# When to offer solids and water??



## geenz (Apr 4, 2011)

Ok so I picked up my babies this afternoon, crops are nice and full and breeder said they shouldn't need feeding till the morning. My question is, when should I offer seeds, pellets, veges and water? The oldest is about 4 weeks and the younger one is about 3 weeks I think, she was a little vague on their exact ages.

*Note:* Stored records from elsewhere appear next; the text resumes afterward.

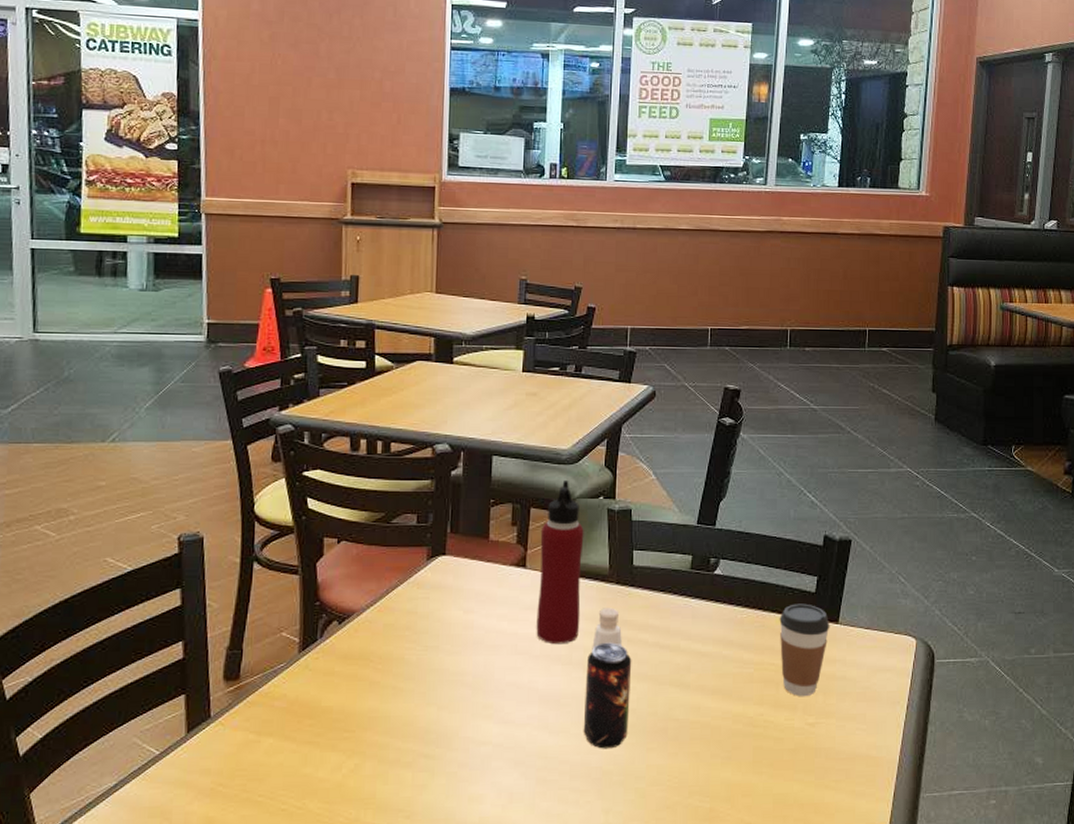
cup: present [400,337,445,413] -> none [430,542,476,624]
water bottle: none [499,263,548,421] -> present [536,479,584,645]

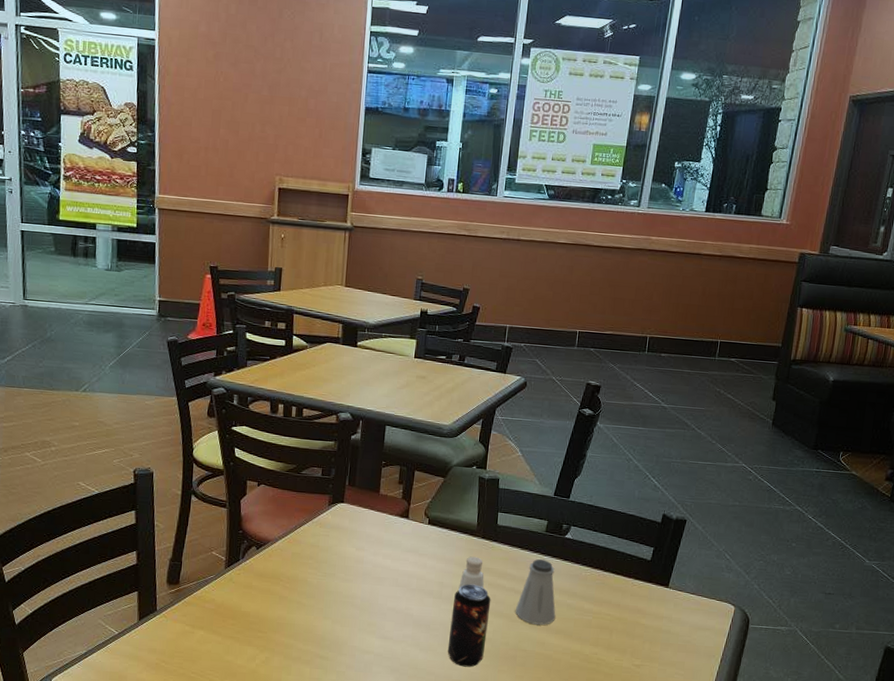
water bottle: present [536,479,584,645] -> none [414,450,458,582]
saltshaker: none [661,604,710,685] -> present [515,559,556,625]
coffee cup: present [779,603,830,696] -> none [615,568,661,643]

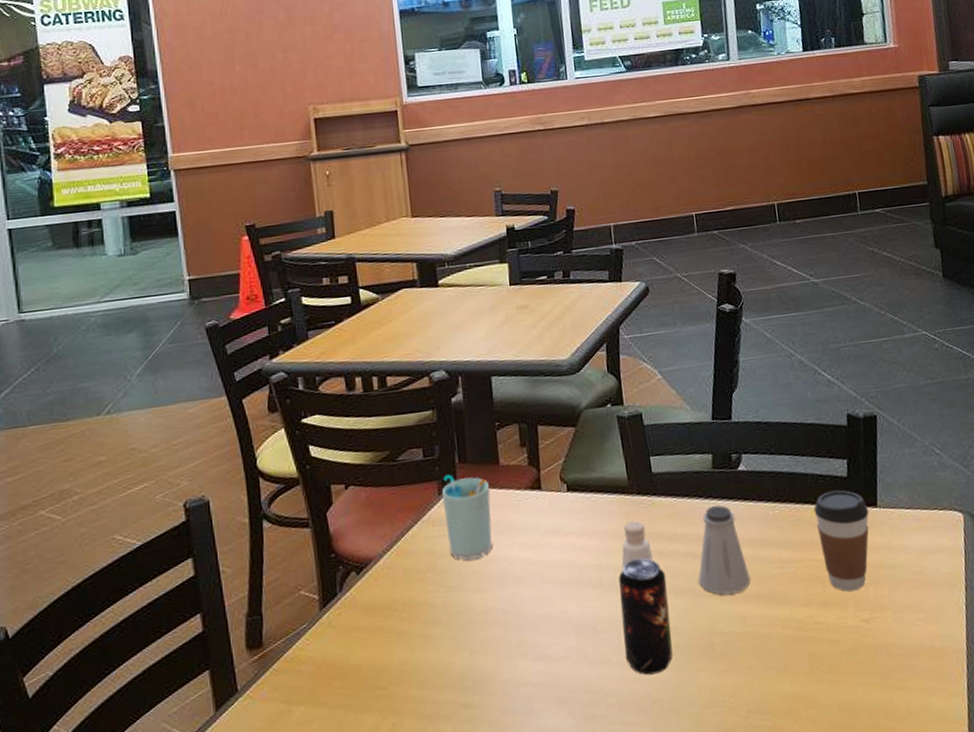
cup: none [329,492,369,558] -> present [442,474,492,561]
coffee cup: none [615,568,661,643] -> present [813,490,869,591]

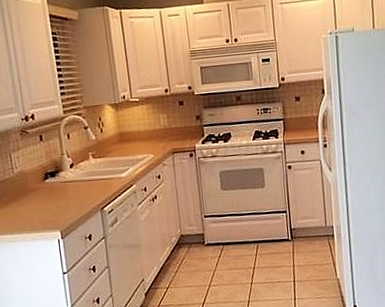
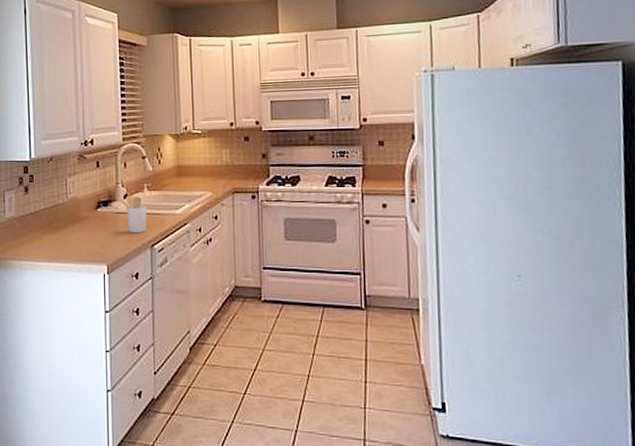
utensil holder: none [64,164,95,199] -> present [117,196,147,234]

Here's a piccy of them, how old would you say? The older one is a little plucked, he's a boy though, no wingspots


----------



## Debbie05 (Feb 9, 2010)

What I do is as soon as I pull them at 3 weeks I put a millet in the bottom of the brooder. When I notice them eating that I sprinkle seed and pellets. Then when they are interested in that I start adding some soft fresh foods. Good luck. They are very cute.


----------



## Debbie05 (Feb 9, 2010)

I don't worry to much about water tell they are moving around the cage well. Then I add a dish of water.


----------



## DyArianna (Aug 7, 2011)

With mine, I pull them at 3 weeks.. I give them a week in the brooder to get used to that and hand feeding. Then between 4 and 5 weeks I move them to a small cage if they are fully feathered. I give them millet in there and when I see them interested in that I sprinkle seeds on the bottom. Once the babies are doing well with perching on my finger, somewhere between 4 and 5 weeks, I will add a low lying perch to their cage. Usually within a couple of days I find them on it. I start giving them pieces of veggies at this time too. When they can perch well I will put in a covered water dish. When they can maneuver around the sides of the cage well, I add a higher perch and a swing and then a toy or two. I have had good luck with mine with giving them a week in between making major changes to their surroundings.


----------



## morla (Aug 15, 2011)

There so cute!


----------



## tielfan (Aug 31, 2008)

Mother Nature's plan is for chicks to start learning to feed themselves after they fledge. I co-parent my chicks and it's easy to see when they've left the nest. It's obviously harder to tell with chicks in a brooder.

Before my chicks fledge, I put them in a small carrier with seed and pellets sprinkled on the bottom when I take them out of the nest for handfeeding. They're interested in this food prior to fledging, but I don't make a serious effort to encourage self-feeding until after they've fledged.


----------



## lperry82 (Aug 2, 2010)

It was about 4 weeks when mine was trying food since they watched mom and dad eat their veg
I also remember ginny attacked the water and she got a shock ha ha bless her


----------



## geenz (Apr 4, 2011)

Hahaha awww silly little Ginny  Ok I'll pick up some millet today for them, they were keen for a feed this morning when I got up! Now they're happily snuggling together in the brooder


----------